___ THE RECORDS ___

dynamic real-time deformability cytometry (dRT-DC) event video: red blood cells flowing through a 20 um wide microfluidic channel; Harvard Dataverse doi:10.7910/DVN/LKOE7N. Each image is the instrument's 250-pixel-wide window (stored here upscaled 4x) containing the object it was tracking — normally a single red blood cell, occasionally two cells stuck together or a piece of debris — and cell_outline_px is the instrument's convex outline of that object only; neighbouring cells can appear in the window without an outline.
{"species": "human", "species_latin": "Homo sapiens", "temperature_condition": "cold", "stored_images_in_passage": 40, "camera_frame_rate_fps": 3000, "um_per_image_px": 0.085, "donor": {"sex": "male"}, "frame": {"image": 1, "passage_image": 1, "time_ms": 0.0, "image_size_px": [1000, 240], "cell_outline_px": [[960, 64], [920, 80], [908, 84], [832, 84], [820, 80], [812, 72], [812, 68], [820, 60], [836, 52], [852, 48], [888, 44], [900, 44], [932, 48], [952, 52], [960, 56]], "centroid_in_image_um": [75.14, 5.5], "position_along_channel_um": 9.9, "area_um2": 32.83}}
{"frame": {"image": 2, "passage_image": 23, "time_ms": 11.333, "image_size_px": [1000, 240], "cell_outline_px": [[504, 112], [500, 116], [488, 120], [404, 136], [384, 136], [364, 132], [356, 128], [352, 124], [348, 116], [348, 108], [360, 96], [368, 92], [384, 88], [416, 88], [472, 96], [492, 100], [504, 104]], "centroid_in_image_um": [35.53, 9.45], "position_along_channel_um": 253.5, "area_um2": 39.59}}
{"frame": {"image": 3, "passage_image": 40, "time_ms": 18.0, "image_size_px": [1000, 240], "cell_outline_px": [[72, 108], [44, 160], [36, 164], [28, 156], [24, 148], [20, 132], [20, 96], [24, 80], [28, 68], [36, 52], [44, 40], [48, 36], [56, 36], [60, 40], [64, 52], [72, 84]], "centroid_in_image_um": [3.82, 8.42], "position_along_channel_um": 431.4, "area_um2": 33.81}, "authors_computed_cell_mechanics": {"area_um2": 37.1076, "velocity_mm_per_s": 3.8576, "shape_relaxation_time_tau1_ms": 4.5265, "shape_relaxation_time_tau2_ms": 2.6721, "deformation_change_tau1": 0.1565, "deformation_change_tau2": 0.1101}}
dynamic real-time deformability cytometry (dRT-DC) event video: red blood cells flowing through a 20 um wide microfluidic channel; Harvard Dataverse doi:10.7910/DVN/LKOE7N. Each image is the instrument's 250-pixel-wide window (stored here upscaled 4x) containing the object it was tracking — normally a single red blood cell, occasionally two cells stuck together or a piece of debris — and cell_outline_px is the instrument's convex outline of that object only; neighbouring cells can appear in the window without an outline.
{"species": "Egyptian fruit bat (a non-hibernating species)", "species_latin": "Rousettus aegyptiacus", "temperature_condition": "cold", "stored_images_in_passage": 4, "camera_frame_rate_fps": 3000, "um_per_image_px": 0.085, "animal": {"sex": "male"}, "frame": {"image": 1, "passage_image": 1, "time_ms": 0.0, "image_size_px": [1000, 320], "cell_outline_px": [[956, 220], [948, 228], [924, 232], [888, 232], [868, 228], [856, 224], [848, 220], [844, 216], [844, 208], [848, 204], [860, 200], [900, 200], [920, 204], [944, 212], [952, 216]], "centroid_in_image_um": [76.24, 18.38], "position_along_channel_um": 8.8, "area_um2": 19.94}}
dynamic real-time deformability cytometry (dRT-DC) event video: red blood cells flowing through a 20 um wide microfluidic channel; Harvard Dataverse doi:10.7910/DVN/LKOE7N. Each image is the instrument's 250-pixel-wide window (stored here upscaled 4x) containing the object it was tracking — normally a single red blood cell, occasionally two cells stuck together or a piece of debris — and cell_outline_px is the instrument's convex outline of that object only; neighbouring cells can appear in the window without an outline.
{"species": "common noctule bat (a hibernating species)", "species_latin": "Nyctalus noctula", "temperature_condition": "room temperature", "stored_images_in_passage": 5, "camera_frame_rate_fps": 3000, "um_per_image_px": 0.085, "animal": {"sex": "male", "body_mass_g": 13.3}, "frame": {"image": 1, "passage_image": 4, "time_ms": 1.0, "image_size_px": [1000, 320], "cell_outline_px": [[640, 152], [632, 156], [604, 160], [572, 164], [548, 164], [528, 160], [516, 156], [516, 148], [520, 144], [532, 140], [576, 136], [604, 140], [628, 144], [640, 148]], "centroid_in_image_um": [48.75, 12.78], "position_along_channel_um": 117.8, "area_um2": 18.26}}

___

▶ **WHAT YOU HAVE TO DO**:
Output the entries verbatim.

▶ **ANSWER FOR THE TASK**:
dynamic real-time deformability cytometry (dRT-DC) event video: red blood cells flowing through a 20 um wide microfluidic channel; Harvard Dataverse doi:10.7910/DVN/LKOE7N. Each image is the instrument's 250-pixel-wide window (stored here upscaled 4x) containing the object it was tracking — normally a single red blood cell, occasionally two cells stuck together or a piece of debris — and cell_outline_px is the instrument's convex outline of that object only; neighbouring cells can appear in the window without an outline.
{"species": "human", "species_latin": "Homo sapiens", "temperature_condition": "cold", "stored_images_in_passage": 40, "camera_frame_rate_fps": 3000, "um_per_image_px": 0.085, "donor": {"sex": "male"}, "frame": {"image": 1, "passage_image": 1, "time_ms": 0.0, "image_size_px": [1000, 240], "cell_outline_px": [[960, 64], [920, 80], [908, 84], [832, 84], [820, 80], [812, 72], [812, 68], [820, 60], [836, 52], [852, 48], [888, 44], [900, 44], [932, 48], [952, 52], [960, 56]], "centroid_in_image_um": [75.14, 5.5], "position_along_channel_um": 9.9, "area_um2": 32.83}}
{"frame": {"image": 2, "passage_image": 23, "time_ms": 11.333, "image_size_px": [1000, 240], "cell_outline_px": [[504, 112], [500, 116], [488, 120], [404, 136], [384, 136], [364, 132], [356, 128], [352, 124], [348, 116], [348, 108], [360, 96], [368, 92], [384, 88], [416, 88], [472, 96], [492, 100], [504, 104]], "centroid_in_image_um": [35.53, 9.45], "position_along_channel_um": 253.5, "area_um2": 39.59}}
{"frame": {"image": 3, "passage_image": 40, "time_ms": 18.0, "image_size_px": [1000, 240], "cell_outline_px": [[72, 108], [44, 160], [36, 164], [28, 156], [24, 148], [20, 132], [20, 96], [24, 80], [28, 68], [36, 52], [44, 40], [48, 36], [56, 36], [60, 40], [64, 52], [72, 84]], "centroid_in_image_um": [3.82, 8.42], "position_along_channel_um": 431.4, "area_um2": 33.81}, "authors_computed_cell_mechanics": {"area_um2": 37.1076, "velocity_mm_per_s": 3.8576, "shape_relaxation_time_tau1_ms": 4.5265, "shape_relaxation_time_tau2_ms": 2.6721, "deformation_change_tau1": 0.1565, "deformation_change_tau2": 0.1101}}
dynamic real-time deformability cytometry (dRT-DC) event video: red blood cells flowing through a 20 um wide microfluidic channel; Harvard Dataverse doi:10.7910/DVN/LKOE7N. Each image is the instrument's 250-pixel-wide window (stored here upscaled 4x) containing the object it was tracking — normally a single red blood cell, occasionally two cells stuck together or a piece of debris — and cell_outline_px is the instrument's convex outline of that object only; neighbouring cells can appear in the window without an outline.
{"species": "Egyptian fruit bat (a non-hibernating species)", "species_latin": "Rousettus aegyptiacus", "temperature_condition": "cold", "stored_images_in_passage": 4, "camera_frame_rate_fps": 3000, "um_per_image_px": 0.085, "animal": {"sex": "male"}, "frame": {"image": 1, "passage_image": 1, "time_ms": 0.0, "image_size_px": [1000, 320], "cell_outline_px": [[956, 220], [948, 228], [924, 232], [888, 232], [868, 228], [856, 224], [848, 220], [844, 216], [844, 208], [848, 204], [860, 200], [900, 200], [920, 204], [944, 212], [952, 216]], "centroid_in_image_um": [76.24, 18.38], "position_along_channel_um": 8.8, "area_um2": 19.94}}
dynamic real-time deformability cytometry (dRT-DC) event video: red blood cells flowing through a 20 um wide microfluidic channel; Harvard Dataverse doi:10.7910/DVN/LKOE7N. Each image is the instrument's 250-pixel-wide window (stored here upscaled 4x) containing the object it was tracking — normally a single red blood cell, occasionally two cells stuck together or a piece of debris — and cell_outline_px is the instrument's convex outline of that object only; neighbouring cells can appear in the window without an outline.
{"species": "common noctule bat (a hibernating species)", "species_latin": "Nyctalus noctula", "temperature_condition": "room temperature", "stored_images_in_passage": 5, "camera_frame_rate_fps": 3000, "um_per_image_px": 0.085, "animal": {"sex": "male", "body_mass_g": 13.3}, "frame": {"image": 1, "passage_image": 4, "time_ms": 1.0, "image_size_px": [1000, 320], "cell_outline_px": [[640, 152], [632, 156], [604, 160], [572, 164], [548, 164], [528, 160], [516, 156], [516, 148], [520, 144], [532, 140], [576, 136], [604, 140], [628, 144], [640, 148]], "centroid_in_image_um": [48.75, 12.78], "position_along_channel_um": 117.8, "area_um2": 18.26}}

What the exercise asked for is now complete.